1. ^ Fredman, Michael L.; Sedgewick, Robert; Sleator, Daniel D.; Tarjan, Robert E. (1986), "The pairing heap: a new form of self-adjusting heap", Algorithmica 1 (1): 111–129, doi:10.1007/BF01840439.
2. ^ Iacono, John (2000), "Improved upper bounds for pairing heaps", Proc. 7th Scandinavian Workshop on Algorithm Theory, Lecture Notes in Computer Science 1851, Springer-Verlag, pp. 63–77, doi:10.1007/3-540-44985-X_5, ISBN 978-3-540-67690-4.
3. ^ .
4. ^ Fredman, Michael L. (1999), "On the efficiency of pairing heaps and related data structures", Journal of the ACM 46 (4): 473–501, doi:10.1145/320211.320214.
5. ^ Stasko, John T.; Vitter, Jeffrey S. (1987), "Pairing heaps: experiments and analysis", Communications of the ACM 30 (3): 234–249, doi:10.1145/214748.214759, CiteSeerX: 10.1.1.106.2988.

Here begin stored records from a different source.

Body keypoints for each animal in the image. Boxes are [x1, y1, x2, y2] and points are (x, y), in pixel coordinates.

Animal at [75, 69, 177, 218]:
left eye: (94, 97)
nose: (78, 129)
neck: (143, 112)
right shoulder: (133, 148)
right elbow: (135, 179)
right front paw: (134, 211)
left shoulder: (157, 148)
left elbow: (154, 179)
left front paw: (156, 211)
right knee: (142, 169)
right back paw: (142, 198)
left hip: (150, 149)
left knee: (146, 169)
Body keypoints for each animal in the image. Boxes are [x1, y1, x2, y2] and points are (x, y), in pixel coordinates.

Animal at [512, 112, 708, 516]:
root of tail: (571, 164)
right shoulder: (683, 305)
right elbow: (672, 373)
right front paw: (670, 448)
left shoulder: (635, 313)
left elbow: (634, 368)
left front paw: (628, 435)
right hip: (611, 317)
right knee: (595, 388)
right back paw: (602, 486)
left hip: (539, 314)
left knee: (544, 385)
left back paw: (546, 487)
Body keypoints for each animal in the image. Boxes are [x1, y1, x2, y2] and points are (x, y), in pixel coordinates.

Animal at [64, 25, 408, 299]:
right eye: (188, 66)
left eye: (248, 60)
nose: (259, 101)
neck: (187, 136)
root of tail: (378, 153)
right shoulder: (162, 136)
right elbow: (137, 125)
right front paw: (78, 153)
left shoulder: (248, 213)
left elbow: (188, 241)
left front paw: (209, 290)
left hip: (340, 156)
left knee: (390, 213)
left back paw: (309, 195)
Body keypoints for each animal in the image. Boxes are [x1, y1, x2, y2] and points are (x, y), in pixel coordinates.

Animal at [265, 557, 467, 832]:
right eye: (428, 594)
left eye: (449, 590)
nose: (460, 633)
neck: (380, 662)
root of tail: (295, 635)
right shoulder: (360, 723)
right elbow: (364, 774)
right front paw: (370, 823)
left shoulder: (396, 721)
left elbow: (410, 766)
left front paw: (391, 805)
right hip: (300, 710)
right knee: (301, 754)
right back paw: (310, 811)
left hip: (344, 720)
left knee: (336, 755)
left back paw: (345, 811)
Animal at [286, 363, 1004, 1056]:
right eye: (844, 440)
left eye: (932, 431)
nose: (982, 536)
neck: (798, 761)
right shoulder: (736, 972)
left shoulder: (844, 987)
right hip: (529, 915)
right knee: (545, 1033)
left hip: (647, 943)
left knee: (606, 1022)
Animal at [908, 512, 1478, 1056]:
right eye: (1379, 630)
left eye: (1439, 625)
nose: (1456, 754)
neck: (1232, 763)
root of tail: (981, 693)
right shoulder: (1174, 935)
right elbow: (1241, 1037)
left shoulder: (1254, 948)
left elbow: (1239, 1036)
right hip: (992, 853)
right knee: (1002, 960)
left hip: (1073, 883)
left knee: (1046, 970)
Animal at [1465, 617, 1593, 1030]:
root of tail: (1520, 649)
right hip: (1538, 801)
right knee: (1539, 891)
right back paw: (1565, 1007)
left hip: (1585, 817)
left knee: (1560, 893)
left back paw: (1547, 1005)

6. ^ Moret, Bernard M. E.; Shapiro, Henry D. (1991), "An empirical analysis of algorithms for constructing a minimum spanning tree", Proc. 2nd Workshop on Algorithms and Data Structures, Lecture Notes in Computer Science 519, Springer-Verlag, pp. 400–411, doi:10.1007/BFb0028279, ISBN 3-540-54343-0, CiteSeerX: 10.1.1.53.5960.